Serious social intervention is definitely needed in our inner cities. But if you plant a field before you weed it, the corn will be strangled before it can grow. Similarly, social welfare programmes can't work if vicious criminals are numerically strong enough to destroy them. So weed first, then plant. Or as they say - tough on crime, tough on the causes of crime.

Every government since independence has ignored the need for more prisons. But though it's an unpopular topic, the numbers speak for themselves. In 1989 we had 400 murders and 4,000 prison spaces. In 2007 we had 1,600 murders and the same 4,000 prison spaces. Even a schoolchild will see something wrong with this equation. But apparently government ministers can't.

We can't build new prisons overnight. But the government should tell us it's aware of the present numerically inadequate situation, and that it's doing something about it. As to money, hell we built two US $30 million stadiums for the Cricket World Cup 2007, not to mention a US $10 million plus sports complex in the Sligoville bush.

Imagine if that Trelawny stadium/cow pen had been a new prison. No more revolving doors for repeat offenders who commit the majority of crimes. And more time for police to deal with fundamentals, rather than just chasing and trying to lock up the same guys over and over.

At any rate the U.K. and U.S. and E.U. are probably willing to help fund a new prison project. For one it might mean fewer Jamaican criminals entering Britain and America.

'How can we afford it?'. Well the proper question is 'How can we not afford to do it?'. A March 2007 World Bank study - "Crime, Violence, and Development: Trends,

Costs, and Policy Options in the Caribbean"

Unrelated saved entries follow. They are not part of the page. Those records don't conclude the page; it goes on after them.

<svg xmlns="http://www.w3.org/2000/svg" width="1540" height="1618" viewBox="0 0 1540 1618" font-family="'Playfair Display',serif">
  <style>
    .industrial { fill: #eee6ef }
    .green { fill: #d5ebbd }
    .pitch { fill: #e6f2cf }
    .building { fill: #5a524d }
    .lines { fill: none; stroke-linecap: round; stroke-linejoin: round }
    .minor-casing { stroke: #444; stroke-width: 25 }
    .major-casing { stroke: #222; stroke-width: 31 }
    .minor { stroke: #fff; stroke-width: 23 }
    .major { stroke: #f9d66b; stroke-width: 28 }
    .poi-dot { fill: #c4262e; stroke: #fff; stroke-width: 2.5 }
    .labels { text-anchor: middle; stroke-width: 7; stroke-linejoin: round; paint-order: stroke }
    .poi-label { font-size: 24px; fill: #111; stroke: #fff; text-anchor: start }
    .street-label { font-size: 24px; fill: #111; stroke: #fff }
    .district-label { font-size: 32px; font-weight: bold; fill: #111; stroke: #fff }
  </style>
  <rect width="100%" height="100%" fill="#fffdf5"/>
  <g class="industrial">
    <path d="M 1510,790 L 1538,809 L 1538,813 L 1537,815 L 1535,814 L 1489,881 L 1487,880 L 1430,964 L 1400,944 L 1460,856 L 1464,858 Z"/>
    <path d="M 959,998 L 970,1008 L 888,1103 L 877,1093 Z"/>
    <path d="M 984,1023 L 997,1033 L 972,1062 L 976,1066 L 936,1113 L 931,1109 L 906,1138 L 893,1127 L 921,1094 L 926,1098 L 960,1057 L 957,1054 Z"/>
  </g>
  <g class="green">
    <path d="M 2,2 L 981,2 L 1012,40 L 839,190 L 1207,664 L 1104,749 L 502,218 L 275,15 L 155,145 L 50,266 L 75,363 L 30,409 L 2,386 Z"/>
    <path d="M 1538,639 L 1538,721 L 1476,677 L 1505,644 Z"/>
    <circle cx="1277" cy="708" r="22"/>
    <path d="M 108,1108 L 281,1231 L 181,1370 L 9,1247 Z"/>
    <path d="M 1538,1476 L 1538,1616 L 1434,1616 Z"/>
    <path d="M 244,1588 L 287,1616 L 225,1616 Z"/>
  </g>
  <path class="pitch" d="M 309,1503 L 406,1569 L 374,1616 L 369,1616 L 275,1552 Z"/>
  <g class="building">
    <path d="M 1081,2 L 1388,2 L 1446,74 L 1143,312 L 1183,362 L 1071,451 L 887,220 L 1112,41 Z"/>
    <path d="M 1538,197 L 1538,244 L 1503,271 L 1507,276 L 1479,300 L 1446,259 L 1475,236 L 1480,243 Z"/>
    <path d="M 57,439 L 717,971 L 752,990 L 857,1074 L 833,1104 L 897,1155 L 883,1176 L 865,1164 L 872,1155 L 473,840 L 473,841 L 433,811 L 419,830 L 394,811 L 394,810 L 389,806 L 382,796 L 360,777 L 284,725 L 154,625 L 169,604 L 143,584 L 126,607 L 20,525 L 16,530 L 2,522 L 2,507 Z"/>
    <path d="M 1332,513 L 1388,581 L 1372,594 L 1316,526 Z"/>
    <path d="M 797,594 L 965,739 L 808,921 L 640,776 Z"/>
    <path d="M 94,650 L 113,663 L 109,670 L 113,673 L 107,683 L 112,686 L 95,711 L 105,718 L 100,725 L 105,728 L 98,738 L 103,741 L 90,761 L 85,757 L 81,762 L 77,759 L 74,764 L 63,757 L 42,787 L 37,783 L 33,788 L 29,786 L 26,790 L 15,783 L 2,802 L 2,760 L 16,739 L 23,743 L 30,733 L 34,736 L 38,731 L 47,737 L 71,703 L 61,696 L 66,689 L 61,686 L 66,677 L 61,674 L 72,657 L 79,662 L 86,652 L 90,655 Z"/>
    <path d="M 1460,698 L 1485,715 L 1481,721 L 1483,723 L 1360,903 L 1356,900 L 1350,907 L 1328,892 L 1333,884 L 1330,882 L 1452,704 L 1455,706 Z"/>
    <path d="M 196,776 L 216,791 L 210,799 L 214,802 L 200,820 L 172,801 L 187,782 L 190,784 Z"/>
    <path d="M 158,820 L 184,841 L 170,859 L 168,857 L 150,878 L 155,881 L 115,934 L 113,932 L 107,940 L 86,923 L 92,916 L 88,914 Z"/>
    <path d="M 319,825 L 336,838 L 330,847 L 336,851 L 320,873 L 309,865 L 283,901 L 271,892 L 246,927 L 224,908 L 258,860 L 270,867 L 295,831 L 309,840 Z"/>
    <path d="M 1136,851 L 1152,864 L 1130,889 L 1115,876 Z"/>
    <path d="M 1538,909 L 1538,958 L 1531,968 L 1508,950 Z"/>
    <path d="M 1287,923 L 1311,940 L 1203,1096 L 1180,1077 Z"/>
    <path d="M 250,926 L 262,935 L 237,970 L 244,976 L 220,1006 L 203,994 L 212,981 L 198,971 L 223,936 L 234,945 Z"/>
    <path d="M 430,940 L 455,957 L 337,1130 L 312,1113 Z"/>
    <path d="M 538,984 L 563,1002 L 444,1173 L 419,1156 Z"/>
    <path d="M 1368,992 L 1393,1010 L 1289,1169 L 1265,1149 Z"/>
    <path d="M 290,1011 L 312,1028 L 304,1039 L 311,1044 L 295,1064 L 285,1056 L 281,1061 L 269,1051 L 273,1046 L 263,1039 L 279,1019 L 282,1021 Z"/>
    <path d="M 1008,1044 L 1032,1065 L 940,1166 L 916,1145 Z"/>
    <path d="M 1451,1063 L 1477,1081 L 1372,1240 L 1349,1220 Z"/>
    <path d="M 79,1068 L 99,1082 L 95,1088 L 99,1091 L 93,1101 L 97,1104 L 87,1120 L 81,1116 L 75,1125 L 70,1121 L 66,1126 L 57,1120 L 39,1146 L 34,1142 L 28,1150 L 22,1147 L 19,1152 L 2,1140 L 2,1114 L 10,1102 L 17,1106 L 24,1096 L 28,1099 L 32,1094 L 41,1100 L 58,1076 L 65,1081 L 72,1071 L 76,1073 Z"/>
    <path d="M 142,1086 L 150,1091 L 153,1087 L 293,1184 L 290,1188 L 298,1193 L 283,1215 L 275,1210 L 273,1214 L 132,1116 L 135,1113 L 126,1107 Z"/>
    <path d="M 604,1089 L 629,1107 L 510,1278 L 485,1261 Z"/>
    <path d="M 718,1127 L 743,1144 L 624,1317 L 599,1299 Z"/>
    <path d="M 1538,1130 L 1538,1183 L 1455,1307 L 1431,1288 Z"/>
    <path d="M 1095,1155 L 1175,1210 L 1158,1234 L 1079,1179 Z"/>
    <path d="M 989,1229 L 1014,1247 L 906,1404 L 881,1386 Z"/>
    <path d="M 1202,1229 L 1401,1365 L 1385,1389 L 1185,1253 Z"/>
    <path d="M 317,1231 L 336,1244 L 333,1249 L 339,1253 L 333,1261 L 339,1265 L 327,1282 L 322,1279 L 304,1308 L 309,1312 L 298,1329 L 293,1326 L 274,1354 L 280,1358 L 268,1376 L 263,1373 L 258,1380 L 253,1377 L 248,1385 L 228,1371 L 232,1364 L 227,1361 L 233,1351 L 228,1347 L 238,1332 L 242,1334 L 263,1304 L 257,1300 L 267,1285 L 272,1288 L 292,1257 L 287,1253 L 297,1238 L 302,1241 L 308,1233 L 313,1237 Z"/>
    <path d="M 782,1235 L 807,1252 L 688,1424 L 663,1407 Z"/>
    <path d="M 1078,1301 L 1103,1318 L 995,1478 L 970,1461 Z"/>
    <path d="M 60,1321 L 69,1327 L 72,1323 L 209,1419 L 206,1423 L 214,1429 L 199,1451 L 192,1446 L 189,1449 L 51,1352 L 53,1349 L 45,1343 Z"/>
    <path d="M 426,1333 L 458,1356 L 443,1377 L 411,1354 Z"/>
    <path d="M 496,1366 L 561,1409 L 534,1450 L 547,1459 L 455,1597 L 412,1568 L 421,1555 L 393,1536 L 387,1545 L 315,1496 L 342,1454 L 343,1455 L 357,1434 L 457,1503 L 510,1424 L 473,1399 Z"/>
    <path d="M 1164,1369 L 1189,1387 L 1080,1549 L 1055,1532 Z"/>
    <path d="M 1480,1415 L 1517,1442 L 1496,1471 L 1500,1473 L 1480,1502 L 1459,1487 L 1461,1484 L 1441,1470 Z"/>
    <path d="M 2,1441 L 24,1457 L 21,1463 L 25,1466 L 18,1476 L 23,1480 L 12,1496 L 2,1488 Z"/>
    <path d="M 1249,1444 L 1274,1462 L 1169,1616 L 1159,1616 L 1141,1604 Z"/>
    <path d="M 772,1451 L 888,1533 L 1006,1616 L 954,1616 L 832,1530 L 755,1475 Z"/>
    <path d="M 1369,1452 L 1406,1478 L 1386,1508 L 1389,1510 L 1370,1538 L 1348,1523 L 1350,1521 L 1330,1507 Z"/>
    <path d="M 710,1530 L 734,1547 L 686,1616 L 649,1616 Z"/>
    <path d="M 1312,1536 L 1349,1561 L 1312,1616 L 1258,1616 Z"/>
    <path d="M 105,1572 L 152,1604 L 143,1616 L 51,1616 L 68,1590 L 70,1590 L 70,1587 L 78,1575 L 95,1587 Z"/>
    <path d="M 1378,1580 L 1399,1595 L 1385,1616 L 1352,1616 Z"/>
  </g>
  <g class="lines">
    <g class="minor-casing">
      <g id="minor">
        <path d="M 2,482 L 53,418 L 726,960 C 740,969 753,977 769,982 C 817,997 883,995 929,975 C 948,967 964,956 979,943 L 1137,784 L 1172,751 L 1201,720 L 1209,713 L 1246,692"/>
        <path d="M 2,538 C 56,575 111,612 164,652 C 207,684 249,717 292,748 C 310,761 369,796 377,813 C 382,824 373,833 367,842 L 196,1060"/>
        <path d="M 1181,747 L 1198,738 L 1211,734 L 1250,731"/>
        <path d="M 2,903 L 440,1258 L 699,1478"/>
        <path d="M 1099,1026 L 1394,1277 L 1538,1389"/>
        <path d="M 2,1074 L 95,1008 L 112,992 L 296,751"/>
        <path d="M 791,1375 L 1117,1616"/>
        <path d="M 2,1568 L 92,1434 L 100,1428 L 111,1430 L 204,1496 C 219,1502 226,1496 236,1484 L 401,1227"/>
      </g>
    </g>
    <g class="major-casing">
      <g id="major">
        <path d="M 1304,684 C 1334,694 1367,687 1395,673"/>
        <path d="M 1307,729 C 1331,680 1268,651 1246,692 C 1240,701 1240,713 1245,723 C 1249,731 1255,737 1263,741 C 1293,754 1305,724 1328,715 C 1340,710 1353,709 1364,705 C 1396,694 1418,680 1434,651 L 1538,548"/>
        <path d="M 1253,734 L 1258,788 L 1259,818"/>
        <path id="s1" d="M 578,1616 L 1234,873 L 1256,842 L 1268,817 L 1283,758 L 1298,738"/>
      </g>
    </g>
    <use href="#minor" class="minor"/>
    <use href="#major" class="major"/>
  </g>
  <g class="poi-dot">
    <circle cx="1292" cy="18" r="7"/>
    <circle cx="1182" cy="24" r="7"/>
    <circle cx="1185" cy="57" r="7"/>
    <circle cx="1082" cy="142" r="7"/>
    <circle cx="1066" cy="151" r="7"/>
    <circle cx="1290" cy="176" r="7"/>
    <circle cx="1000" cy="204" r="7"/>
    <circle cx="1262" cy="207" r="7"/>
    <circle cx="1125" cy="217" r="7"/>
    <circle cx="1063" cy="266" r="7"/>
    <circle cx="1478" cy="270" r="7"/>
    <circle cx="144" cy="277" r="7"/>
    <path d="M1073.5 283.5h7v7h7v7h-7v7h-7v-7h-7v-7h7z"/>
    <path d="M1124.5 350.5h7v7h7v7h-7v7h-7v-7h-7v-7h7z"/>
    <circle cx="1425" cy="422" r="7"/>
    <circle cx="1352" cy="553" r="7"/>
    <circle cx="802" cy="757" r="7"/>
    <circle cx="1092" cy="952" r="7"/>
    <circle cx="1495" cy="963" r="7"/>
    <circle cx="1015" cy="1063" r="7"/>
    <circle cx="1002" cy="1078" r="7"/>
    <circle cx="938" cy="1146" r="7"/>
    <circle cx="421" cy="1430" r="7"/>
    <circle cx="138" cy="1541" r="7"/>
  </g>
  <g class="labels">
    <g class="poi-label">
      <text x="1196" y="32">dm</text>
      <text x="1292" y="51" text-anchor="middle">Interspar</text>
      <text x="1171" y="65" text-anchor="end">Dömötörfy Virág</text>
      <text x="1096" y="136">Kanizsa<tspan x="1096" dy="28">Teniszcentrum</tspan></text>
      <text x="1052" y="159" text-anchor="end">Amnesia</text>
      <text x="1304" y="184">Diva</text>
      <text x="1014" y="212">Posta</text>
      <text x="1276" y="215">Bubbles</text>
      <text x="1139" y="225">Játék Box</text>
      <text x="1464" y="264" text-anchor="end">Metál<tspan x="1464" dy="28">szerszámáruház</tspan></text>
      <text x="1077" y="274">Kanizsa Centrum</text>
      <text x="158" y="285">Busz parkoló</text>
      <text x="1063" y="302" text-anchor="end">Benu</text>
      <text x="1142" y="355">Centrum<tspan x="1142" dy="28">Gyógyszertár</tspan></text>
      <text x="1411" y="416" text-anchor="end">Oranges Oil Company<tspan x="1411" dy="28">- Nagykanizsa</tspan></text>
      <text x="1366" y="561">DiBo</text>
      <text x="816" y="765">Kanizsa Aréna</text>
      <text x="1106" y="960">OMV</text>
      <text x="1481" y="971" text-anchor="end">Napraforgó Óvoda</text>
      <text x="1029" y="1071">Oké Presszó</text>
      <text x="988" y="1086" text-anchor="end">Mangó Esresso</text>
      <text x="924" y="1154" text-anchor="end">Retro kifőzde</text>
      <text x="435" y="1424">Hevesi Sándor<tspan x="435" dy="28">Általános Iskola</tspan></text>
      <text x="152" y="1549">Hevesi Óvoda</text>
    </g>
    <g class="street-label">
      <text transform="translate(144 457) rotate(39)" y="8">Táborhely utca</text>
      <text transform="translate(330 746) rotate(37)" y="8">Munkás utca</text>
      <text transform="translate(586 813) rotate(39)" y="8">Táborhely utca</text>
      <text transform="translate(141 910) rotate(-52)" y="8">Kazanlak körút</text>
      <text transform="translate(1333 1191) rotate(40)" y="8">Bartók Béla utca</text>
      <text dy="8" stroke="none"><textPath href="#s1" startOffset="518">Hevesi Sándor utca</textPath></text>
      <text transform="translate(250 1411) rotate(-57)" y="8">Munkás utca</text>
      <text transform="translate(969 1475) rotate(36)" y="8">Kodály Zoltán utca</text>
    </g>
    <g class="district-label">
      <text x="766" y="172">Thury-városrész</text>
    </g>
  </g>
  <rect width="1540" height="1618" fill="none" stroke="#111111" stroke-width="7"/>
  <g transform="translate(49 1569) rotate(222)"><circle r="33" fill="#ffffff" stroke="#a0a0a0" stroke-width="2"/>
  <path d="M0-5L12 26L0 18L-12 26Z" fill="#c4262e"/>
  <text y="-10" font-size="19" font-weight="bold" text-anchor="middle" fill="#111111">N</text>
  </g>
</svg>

- estimated that if Jamaica reduced its homicide rate to Costa Rican levels, our annual GDP growth rate would increase by 5.4 per cent.

Jamaica's total GDP is roughly US $10 billion. So five per cent additional growth represents about an extra US $500 million per year. Obviously a properly funded comprehensive crime strategy that includes building more prisons will pay for itself many, many times over.

Studies show that, up to a point, prison works to cut crime. As a May 12, 2004 London Times article put it: "If we take into account the full social and economic cost of allowing persistent offenders to roam free, prison is a bargainÉ One [US] study by Professor John Dilulio estimated that the annual cost of keeping a criminal in jail is $25,000 and the total social and economic cost to society (including policing, insurance, injuries, replacing stolen property, and household expenditure on security measures) of allowing the median offender to remain at large is $70,098, a resulting cost-benefit ratio of 2.80."

A 1981-1996 comparative study of UK and US crime rates also showed that the US crime rate fell as the risk of imprisonment rose. Conversely, the UK crime rate rose as the risk of prison receded. As one writer said, "The conclusive evidence may not impress the modern ideological social reformer. But the facts do seem, shall we say, inescapable."

Cutting crime boils down to political will. And the ultimate source of this is not Colonel MacMillan or Prime Minister Golding, but we the Jamaican people. It's a simple question really. What type of country do we want to live in?